第0350章 面,面馆叫“老杨头”。

风暴眼 清风辰辰 2366 字 2天前

苏砚把碗里的面汤喝了一口。汤顺着碗沿流下来,她用拇指抹掉。

“不知道。”

她把碗放下。

“可能是因为,今天是我爸破产之后,我第一次觉得,我可以来这家店了。”

她看着墙上那张被熏黄的财神爷。财神爷的笑脸在油烟里模模糊糊的,嘴角翘着,眼睛眯成两条缝。

“十年前他签字那天,我在学校。放学回家,我妈坐在客厅里,眼睛是肿的。我爸不在。茶几上放着郑鹤年喝过的茶杯。龙井,明前。茶叶还没沉底,一根一根竖在水里。”

她的手在桌上摊开,看着自己的掌心。

“我把茶杯洗了。洗得很干净。放在碗架上沥干。第二天早上,茶杯不见了。我妈扔的。她没说,但我知道是她。那个茶杯是我爸最喜欢的,龙泉青瓷。他用了十年。”

陆时衍把她的手握住。

她没有抽回去。

“今天郑鹤年的侄子被带走的时候,我在想,郑鹤年现在在干什么。”

她的手在他掌心里动了一下。

“他会不会也在喝茶。龙井。明前。用另一个杯子。”

陆时衍的手指收紧了一点。

“不管他用什么杯子。他都该换一套了。”

苏砚看着他。

灯光在他脸上。他的眼睛是深褐色的,灯光照进去,瞳孔缩成一个小点。脸上的线条不硬,但也不软。嘴角抿着的时候,下颌的肌肉会微微鼓起来。

“你呢。”她说。

“我什么。”

“你跟你导师。怎么走到这一步的。”

陆时衍松开她的手。端起碗,喝了一口面汤。汤已经不太烫了,辣味沉淀下去,麻味浮上来。他咽下去,喉结动了一下。

“郑鹤年带我那年,我研一。

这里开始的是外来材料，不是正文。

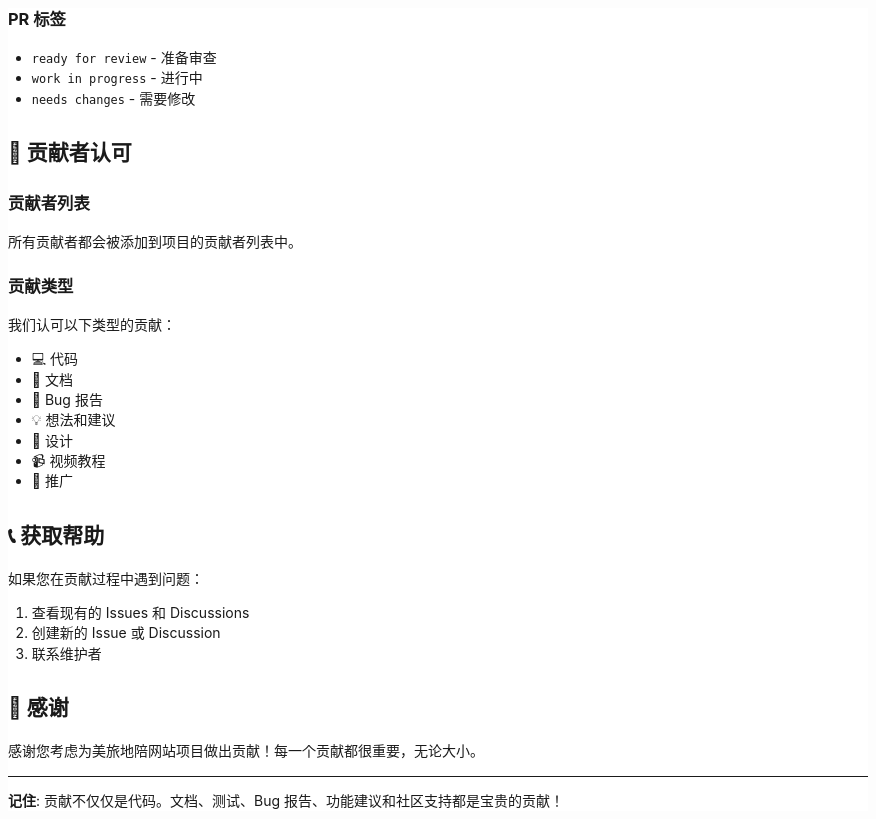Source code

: ### PR 标签
- `ready for review` - 准备审查
- `work in progress` - 进行中
- `needs changes` - 需要修改

## 🎯 贡献者认可

### 贡献者列表
所有贡献者都会被添加到项目的贡献者列表中。

### 贡献类型
我们认可以下类型的贡献：
- 💻 代码
- 📖 文档
- 🐛 Bug 报告
- 💡 想法和建议
- 🎨 设计
- 📹 视频教程
- 📢 推广

## 📞 获取帮助

如果您在贡献过程中遇到问题：

1. 查看现有的 Issues 和 Discussions
2. 创建新的 Issue 或 Discussion
3. 联系维护者

## 🙏 感谢

感谢您考虑为美旅地陪网站项目做出贡献！每一个贡献都很重要，无论大小。

---

**记住**: 贡献不仅仅是代码。文档、测试、Bug 报告、功能建议和社区支持都是宝贵的贡献！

二十三岁。”

他把碗放下。

“他是法学院的招牌。上课从来不照本宣科,讲案例,讲他亲自代理的案子。讲到精彩的地方,他会停下来,问我们,如果是你,这一轮怎么辩。底下谁也不敢接话。他会点人。点到我,我站起来说了。他听完,没说话。下课之后,他让我去他办公室。”

陆时衍的手指在碗沿上转了一圈。

“那天下午,他在办公室里给我讲了他代理的第一起专利案。讲了三小时。讲完,他问我,愿不愿意跟他做课题。我说愿意。”

他笑了一下。很短。

“那时候我觉得,他是这个世界上最好的老师。”

苏砚没说话。她把碗里最后一口面夹起来,放进嘴里,慢慢嚼着。

“后来呢。”

“后来我发现,他讲的那些案子,关键证据都有问题。”

陆时衍的声音变低了。

“不是证据不足。是证据被处理过。该有的没有,不该有的有。我问过他一次。他说,法庭上的真相和事实上的真相,是两回事。律师的职责,不是还原事实,是让法庭相信你还原的事实。”

他把碗推开。

“那年我二十六。信了他。又信了三年。三年里,我替他处理了六起案子。每一件都赢了。每一件的证据,我都知道有问题。但我告诉自己,这是律师的职业伦理。”

他的手在桌上攥成拳头。

“直到我翻到你父亲的案卷。”

日光灯管闪了一下。不是灭,是暗了一瞬又亮回来,像是有人从电网上抽走了一点什么东西。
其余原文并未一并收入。